Juan Ignacio Zoido, Spain’s Minister of the Interior, said that while the RHIB in the incident was not of the type used by smugglers, its two occupants – both of who were arrested after the collision – had previous convictions for drug trafficking.
Spain’s regional and central authorities pledged greater efforts to combat organised crime, while community groups have organised a large protest in Algeciras on Thursday evening.
The Spanish Government has vowed to work with regional authorities to boost law enforcement presence and focus attention too on social initiatives to promote investment, education and job creation.
Yesterday Susana Díaz, the president of the Junta de Andalucia, called for increased permanent deployment of officers to the Campo in order to “re-establish authority” and security in the area.
But even as the politicians promised action to tackle the growing impunity of organised criminal gangs, the flow of drugs appeared relentless.
Yesterday, as the Campo took stock of recent events, Spanish police and customs reported seizing 420 kilos of cocaine in Algeciras.
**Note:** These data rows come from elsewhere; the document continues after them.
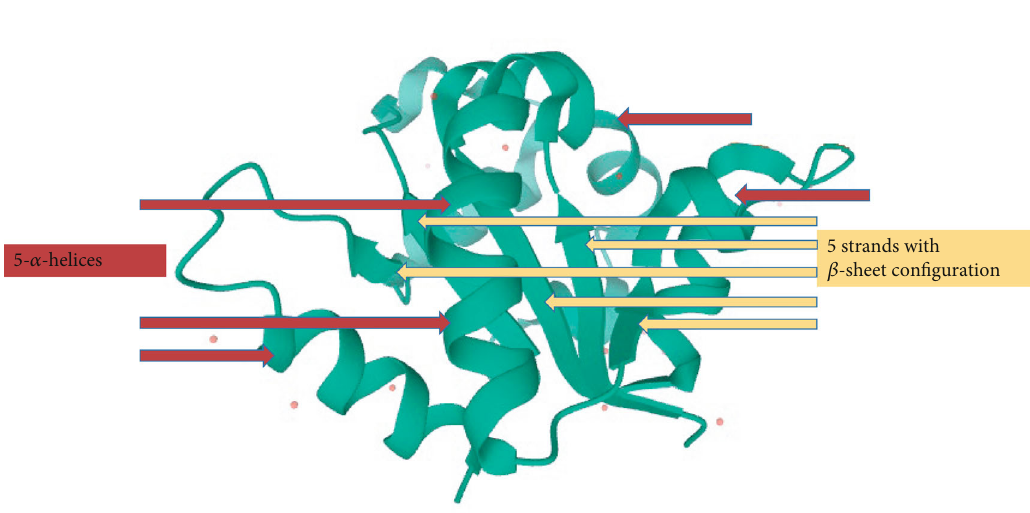
Figure 4: The structure of the TIR domain of TLR6 (4OM7 PDB fi le)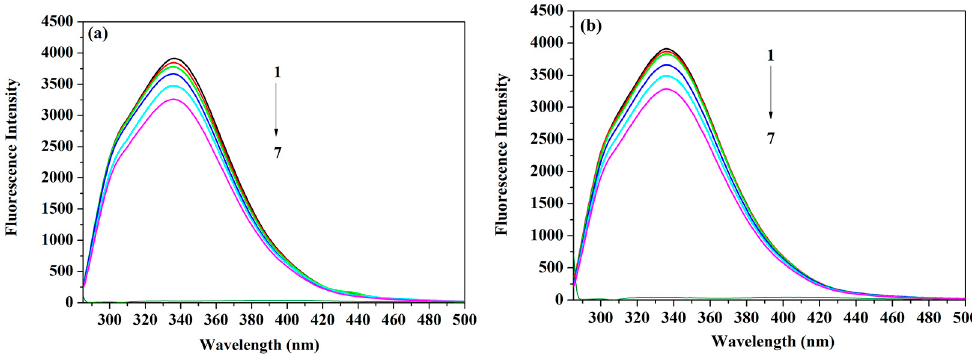
Figure 2. Representative spectra of ( a ) HSA (human serum albumin)-ACV (0, 3.5, 7, 15, 25 and 35 µ M) and ACV only (25 µ M) ( b ) HSA-PNV (0, 3.5, 8.0, 17, 28 and 35 µ M) and PNV only (28 µ M), shown as peaks 1–7 for each drug at temperature 298 K.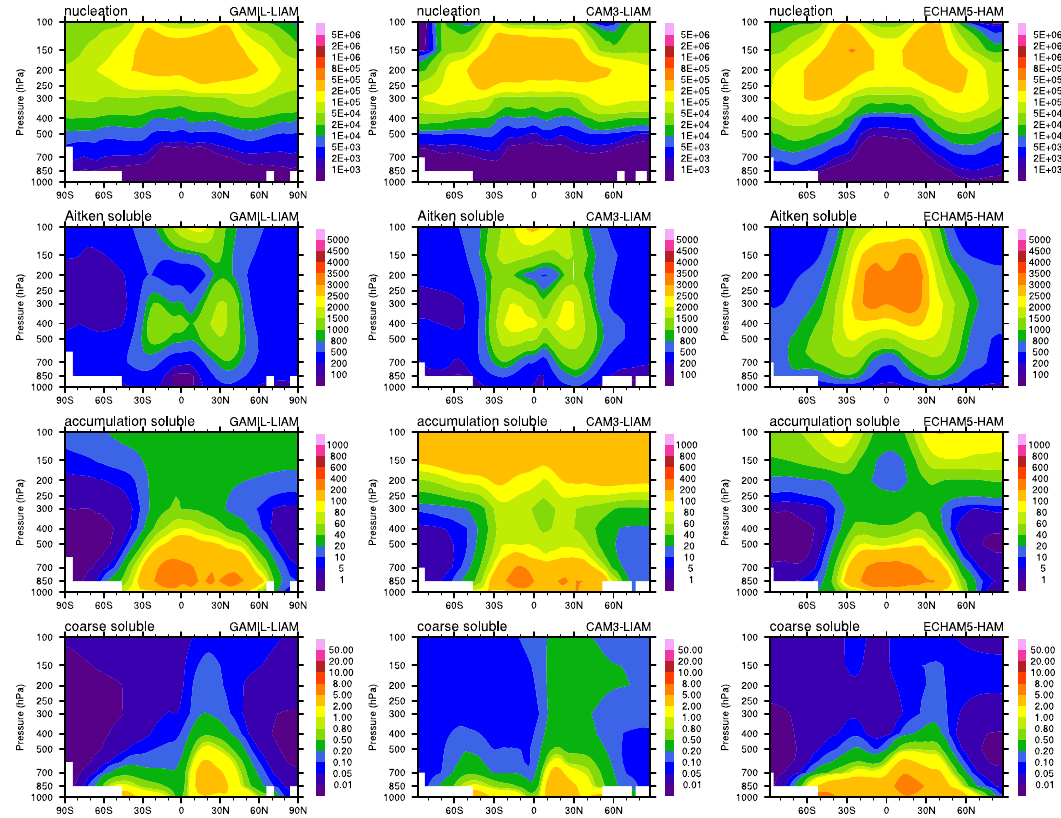
Fig. 1. Zonal and annual mean aerosol number concentrations of the four soluble modes (from top to bottom) simulated by GAMIL-LIAM (left column), CAM3-LIAM (middle column) and ECHAM5-HAM (right column). The unit is number of particles per cubic centimeter at the standard atmospheric state (1013.25hPa, 273.15K).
In La Linea meanwhile, Guardia Civil officers conducted a major operation in the Atunara district yesterday morning, the results of which have not yet been made public.
Watching the latest developments from Gibraltar, Mr Picardo said “growing disregard” for the rule of law and “general lawlessness” in the Campo was a source of concern for everyone in this area.
“Beyond our many and deep political differences, at a human level we must never lose our empathy for each other and our concern for the serious social problems affecting our neighbouring cities,” he said.
The Chief Minister said he supported Spain’s more to reinforce law enforcement agencies in the Campo, adding that he also welcomed Spain’s decision to ban high-powered RHIBs just as Gibraltar did 23 years ago.
“I respectfully urge the Government of Spain to implement as soon as possible the decision it has already taken to ban these vessels, in the interest of citizens of the whole region,” Mr Picardo said.
“For the Government of Gibraltar, I firmly reinstate our genuine desire to reach understandings that would enable the law enforcement agencies of Gibraltar and Spain to work even more closely together than they already do today.”
“We owe it to the law-abiding citizens on both sides of the frontier to formalise the already close cooperation which exists in order to make it harder for criminal gangs operating in the Campo to ply their pernicious and illegal trade.”
“We owe it to the men and women of our law enforcement agencies.”
“And, as we prepare to leave the European Union, it would be tragic to see that the established European mechanisms for co-operation between law enforcement agencies might be diluted.”
“We must all work together to avoid that such a political failure today might end up fuelling the criminals’ future successes.”